Creating a great exhibit requires several skills:
  • spatial sensibility for visual anchors and traffic flow
  • design capabilities to give each exhibit a look and feel through colors and fonts
  • research skills to get the facts straight and write labels
  • that "something extra."
Our Brown County Historical Society exhibit, Never Shall I Forget: Brown County and the U.S.-Dakota War of 1862, (upper left) received an Award of Merit from the American Association for State and Local History. We incorporated not just good stories but immersive experiences such as a multimedia recreation of the Erd basement — a refuge for women and children during the battles of New Ulm. The exhibit was further enhanced by eight "learning stations" with video commentary by historians, plus "Faces of New Ulm," a touch screen interactive with nearly 1,000 biographies.

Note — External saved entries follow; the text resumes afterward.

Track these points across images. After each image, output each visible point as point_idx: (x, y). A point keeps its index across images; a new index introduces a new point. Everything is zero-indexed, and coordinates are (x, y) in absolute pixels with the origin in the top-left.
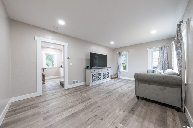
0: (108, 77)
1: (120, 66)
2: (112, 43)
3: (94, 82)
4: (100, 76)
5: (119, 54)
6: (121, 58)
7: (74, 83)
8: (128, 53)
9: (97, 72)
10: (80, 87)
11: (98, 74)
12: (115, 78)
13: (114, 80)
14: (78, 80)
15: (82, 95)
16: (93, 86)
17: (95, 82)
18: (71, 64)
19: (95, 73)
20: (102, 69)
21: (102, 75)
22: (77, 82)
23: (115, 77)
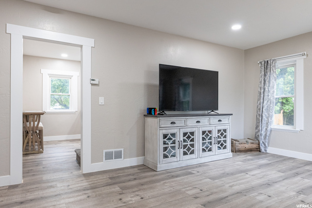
0: (222, 146)
1: (268, 110)
2: (236, 27)
3: (170, 159)
4: (192, 140)
5: (267, 66)
6: (272, 80)
7: (109, 156)
8: (300, 61)
9: (180, 128)
10: (126, 171)
11: (185, 134)
12: (250, 150)
13: (242, 157)
14: (122, 149)
15: (124, 200)
16: (167, 171)
17: (174, 159)
18: (101, 100)
19: (173, 131)
20: (198, 118)
21: (198, 137)
22: (118, 155)
23: (248, 146)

Our 2017 exhibit, Loyalty and Dissent: Brown County and WWI (lower left), also was given an Award of Merit from the American Association for State and Local History as well as a Minnesota History Award. The exhibit included an interactive walk-thru WWI trench as well as a video installation that included oral history interviews with local people who lived through those difficult years. As Michael Lansing wrote: "As an academic historian who studies the World War I home front, I can assure you that this exhibit shows real integrity. It also represents a successful effort to engage everyone from county residents to out-of-town tourists to school-age audiences (the rights and freedoms room clearly connects to a number of Minnesota’s social studies standards for secondary school students). This is a difficult balance to strike, one worthy of attention. Simply put, this is not just another county historical society commemoration of the war on the event of its centennial. This was something special."